| SELECTED TEXT |
- - - - - - -
Preservice Teacher Perceptions on the Design of a U-Pace Online Course Compared to a Conventional Face-to-Face Mathematics Content Course

Preservice Teacher Perceptions on the Design of a U-Pace Online Course Compared to a Conventional Face-to-Face Mathematics Content Course

Mary N. Gichobi (University of Wisconsin-Green Bay, USA), Todd Dresser (University of Wisconsin-Green Bay, USA) and Nathan Kraftcheck (University of Wisconsin-Green Bay, USA)
- - - - - - -
| EXCERPTED DATA |
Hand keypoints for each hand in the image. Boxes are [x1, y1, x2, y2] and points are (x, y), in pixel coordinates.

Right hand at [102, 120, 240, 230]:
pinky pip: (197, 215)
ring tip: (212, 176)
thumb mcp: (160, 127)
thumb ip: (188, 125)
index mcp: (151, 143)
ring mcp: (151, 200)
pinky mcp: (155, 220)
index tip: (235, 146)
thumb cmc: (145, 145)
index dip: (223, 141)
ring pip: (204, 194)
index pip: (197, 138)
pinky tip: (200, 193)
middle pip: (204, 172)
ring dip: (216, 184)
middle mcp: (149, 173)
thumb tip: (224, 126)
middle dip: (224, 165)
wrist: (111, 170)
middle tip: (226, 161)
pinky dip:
- - - - - - -
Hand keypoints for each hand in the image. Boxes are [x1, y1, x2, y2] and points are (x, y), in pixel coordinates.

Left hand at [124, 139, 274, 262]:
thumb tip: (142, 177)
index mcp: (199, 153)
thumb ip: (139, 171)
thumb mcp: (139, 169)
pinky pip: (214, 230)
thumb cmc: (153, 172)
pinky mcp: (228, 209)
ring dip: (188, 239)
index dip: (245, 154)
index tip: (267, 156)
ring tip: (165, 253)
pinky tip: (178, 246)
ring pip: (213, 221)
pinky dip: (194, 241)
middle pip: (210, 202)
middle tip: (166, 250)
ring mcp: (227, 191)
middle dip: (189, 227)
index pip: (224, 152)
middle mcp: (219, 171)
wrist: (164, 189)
- - - - - - -
| YOUR OBJECTIVE |
Answer these questions using the header:
1. Whose perceptions does the work examine?
2. What kind of course is the U-Pace online course compared against?
3. Which university are all three authors affiliated with?
The entries have no connection to the header.

| ANSWER TO THIS TASK |
1. Preservice teachers'
2. A conventional face-to-face mathematics content course
3. The University of Wisconsin-Green Bay, USA